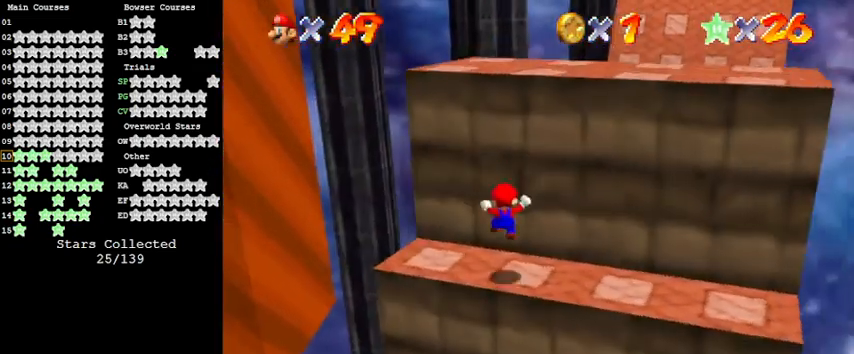
{"keys": ["right", "shift"], "events": [[67, "left", "up"], [133, "right", "down"], [433, "shift", "down"], [467, "down", "up"]]}
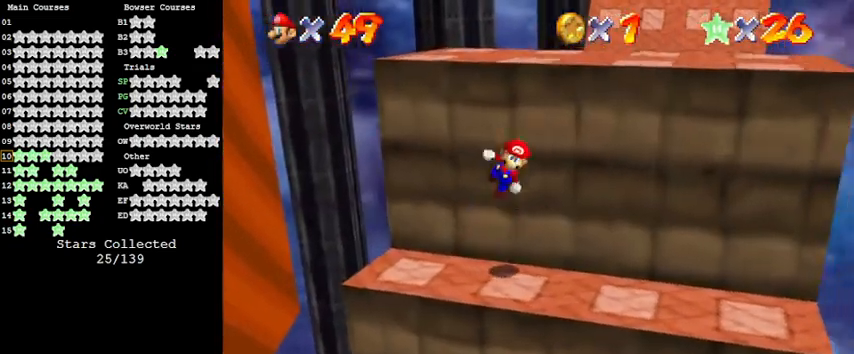
{"keys": ["shift", "up"], "events": [[100, "up", "down"], [400, "right", "up"]]}
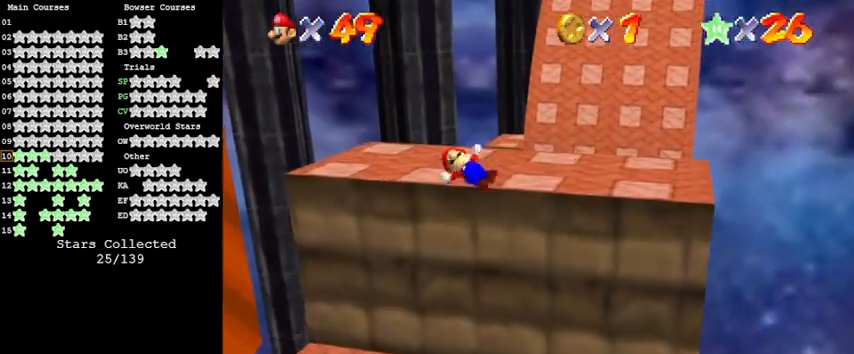
{"keys": ["right", "shift", "up"], "events": [[133, "shift", "up"], [200, "right", "down"], [300, "shift", "down"]]}
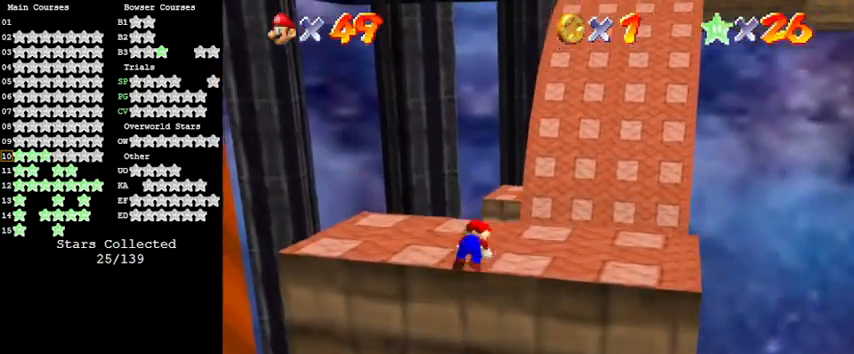
{"keys": ["up"], "events": [[33, "right", "up"], [33, "shift", "up"], [367, "c", "down"], [500, "c", "up"]]}
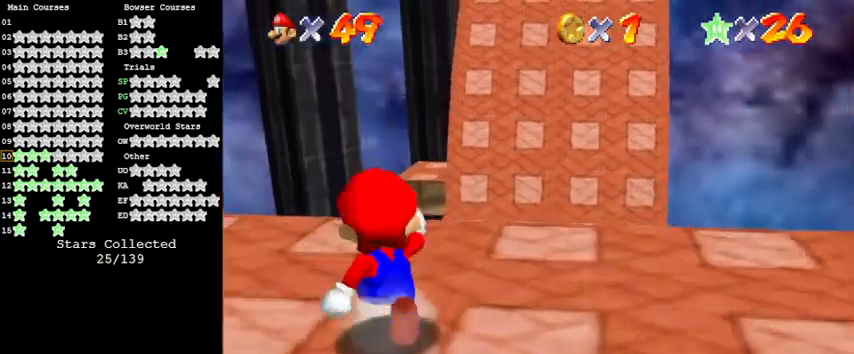
{"keys": ["up"], "events": [[133, "right", "down"], [200, "shift", "down"], [233, "right", "up"], [367, "shift", "up"]]}
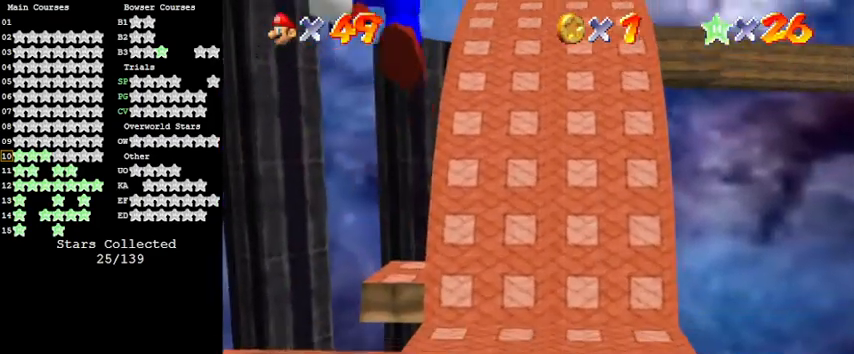
{"keys": ["right", "up"], "events": [[100, "right", "down"], [333, "ctrl", "down"], [467, "ctrl", "up"]]}
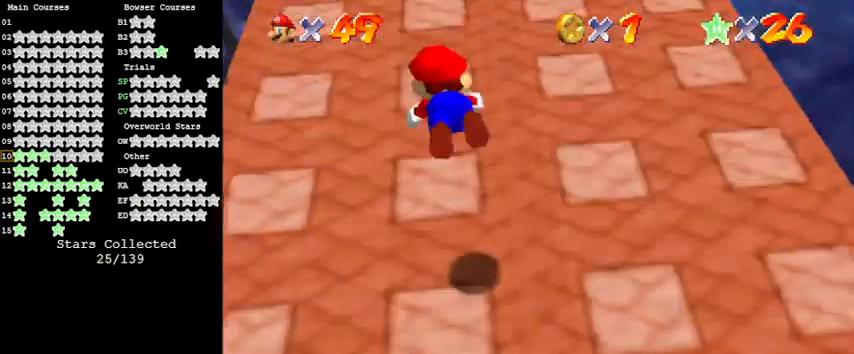
{"keys": ["right", "shift", "up"], "events": [[33, "right", "up"], [133, "shift", "down"], [267, "shift", "up"], [300, "right", "down"], [367, "shift", "down"]]}
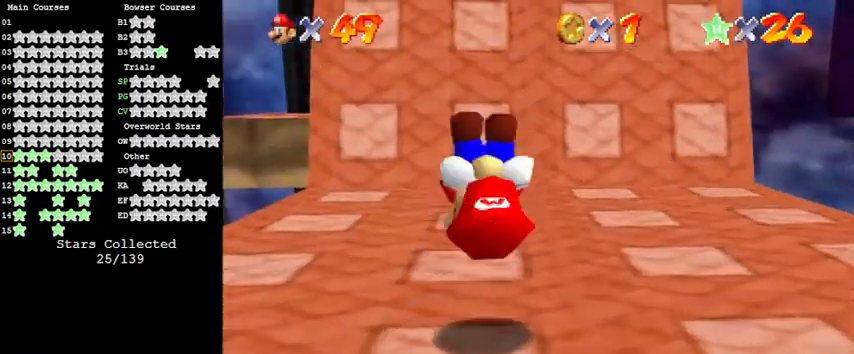
{"keys": ["ctrl", "shift"], "events": [[133, "right", "up"], [467, "up", "up"], [500, "ctrl", "down"]]}
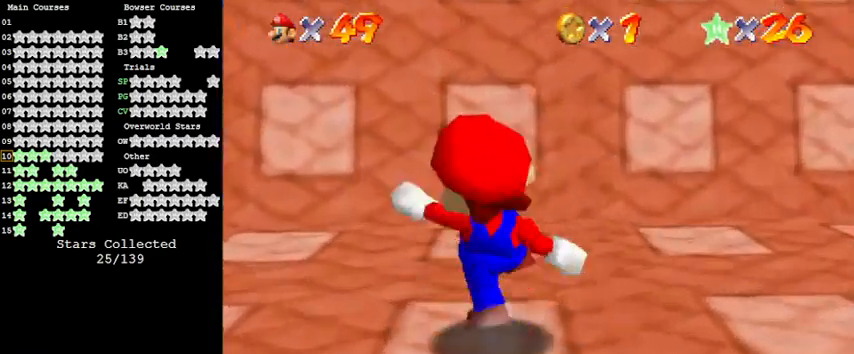
{"keys": ["shift", "up"], "events": [[100, "shift", "up"], [133, "ctrl", "up"], [200, "up", "down"], [367, "shift", "down"]]}
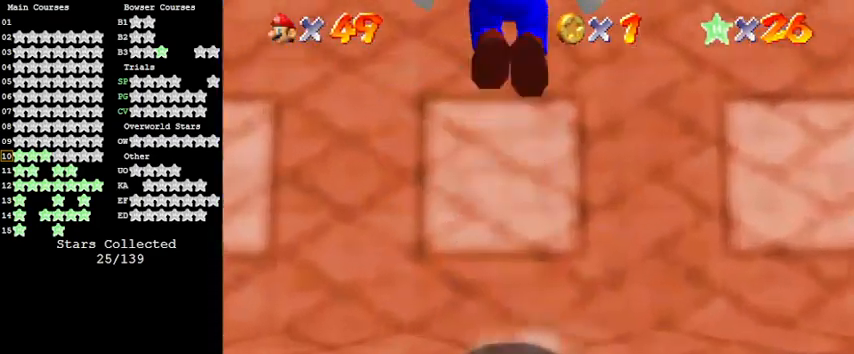
{"keys": ["left", "shift", "up"], "events": [[300, "shift", "up"], [400, "left", "down"], [400, "shift", "down"]]}
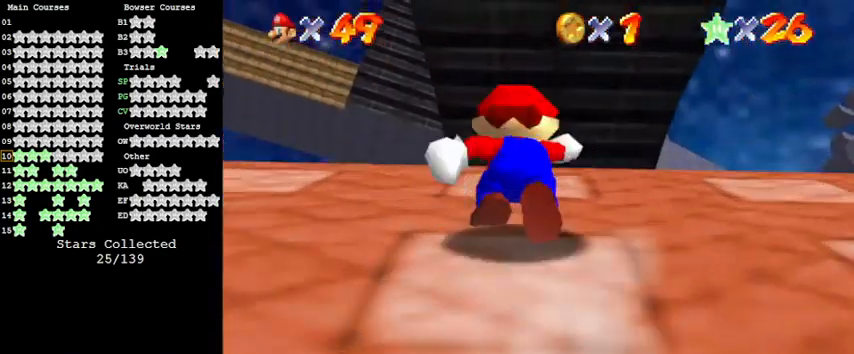
{"keys": ["shift", "up"], "events": [[67, "left", "up"], [200, "shift", "up"], [333, "shift", "down"]]}
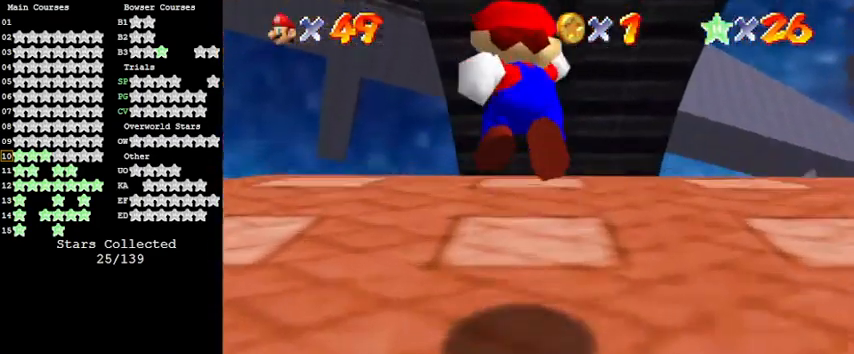
{"keys": ["shift", "up"], "events": []}
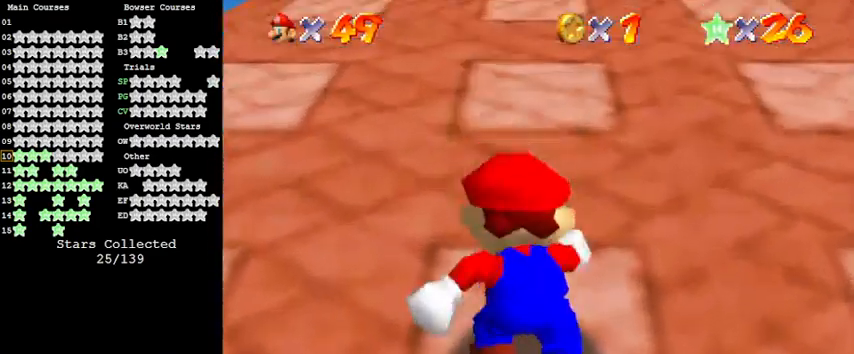
{"keys": ["shift", "up"], "events": [[33, "ctrl", "down"], [233, "ctrl", "up"], [367, "ctrl", "down"], [500, "ctrl", "up"]]}
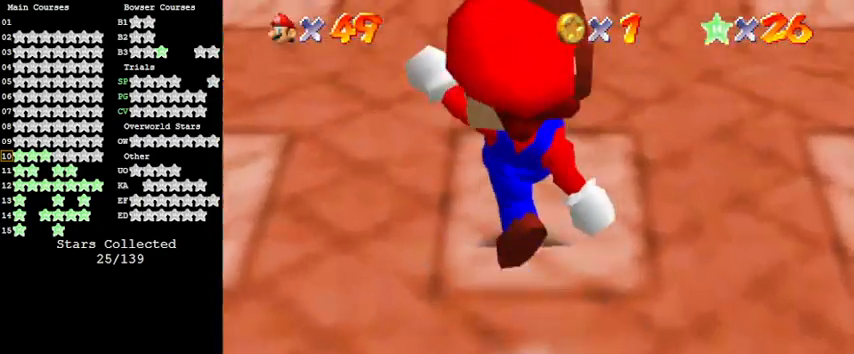
{"keys": ["ctrl", "shift", "up"], "events": [[100, "ctrl", "down"], [300, "ctrl", "up"], [433, "ctrl", "down"]]}
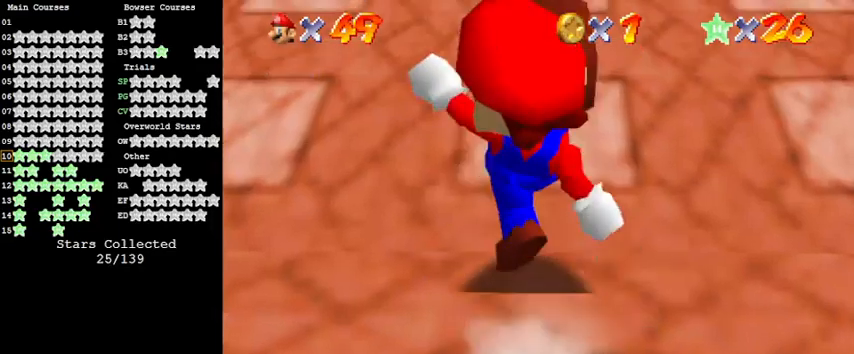
{"keys": ["shift", "up"], "events": [[100, "ctrl", "up"], [300, "ctrl", "down"], [500, "ctrl", "up"]]}
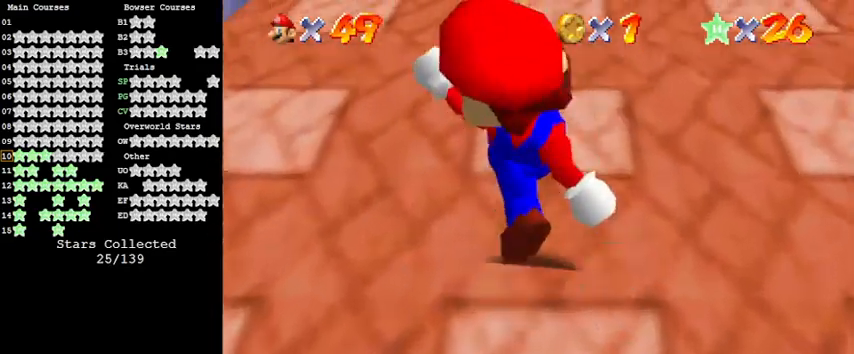
{"keys": ["ctrl", "shift", "up"], "events": [[133, "ctrl", "down"], [300, "ctrl", "up"], [467, "ctrl", "down"]]}
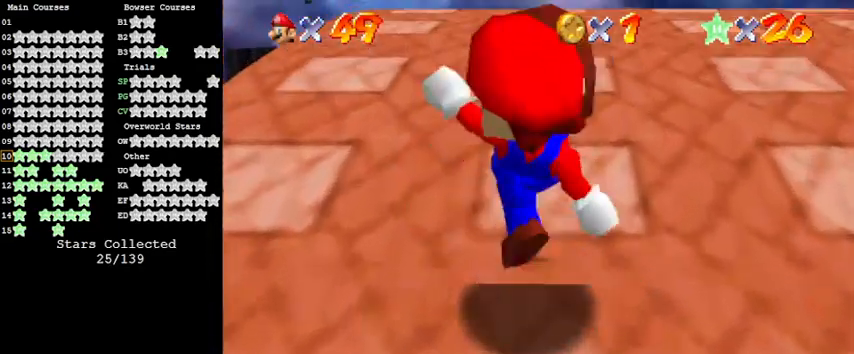
{"keys": ["up"], "events": [[100, "ctrl", "up"], [233, "ctrl", "down"], [367, "ctrl", "up"], [400, "shift", "up"]]}
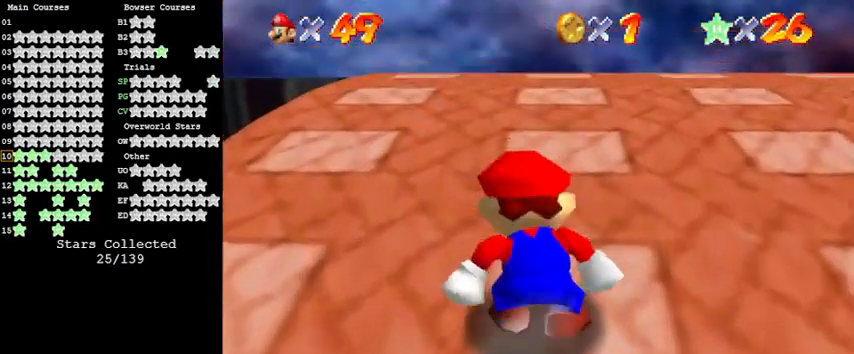
{"keys": ["up"], "events": [[67, "shift", "down"], [200, "shift", "up"], [233, "c", "down"], [333, "c", "up"]]}
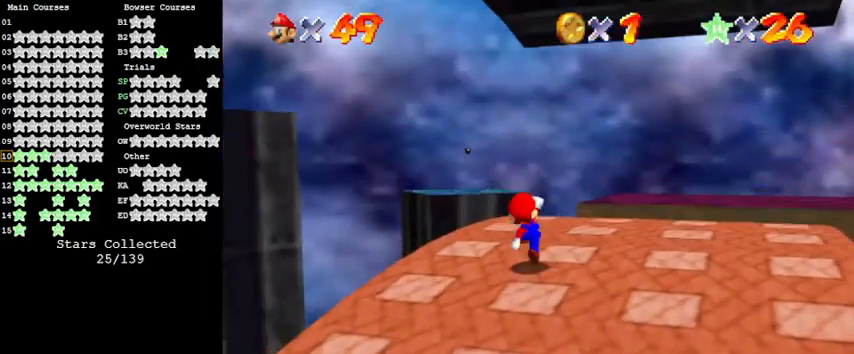
{"keys": ["up"], "events": [[167, "right", "down"], [233, "a", "down"], [300, "s", "down"], [467, "a", "up"], [467, "right", "up"], [467, "s", "up"]]}
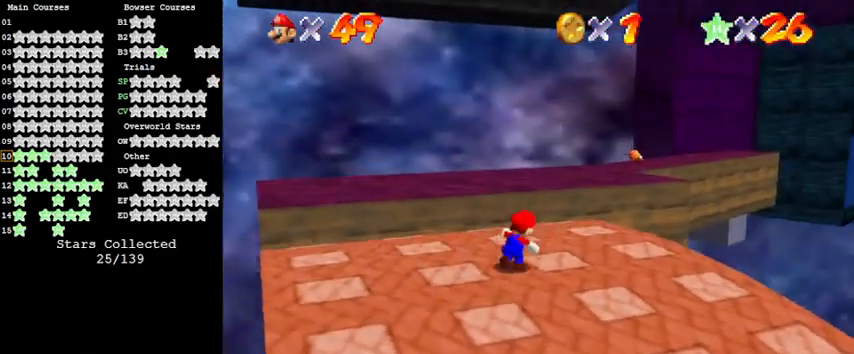
{"keys": ["shift", "up", "y"], "events": [[367, "y", "down"], [400, "shift", "down"]]}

* _Exercise_: Say the number of lines above that include "left", and only that.

* _Reply to the task_: 3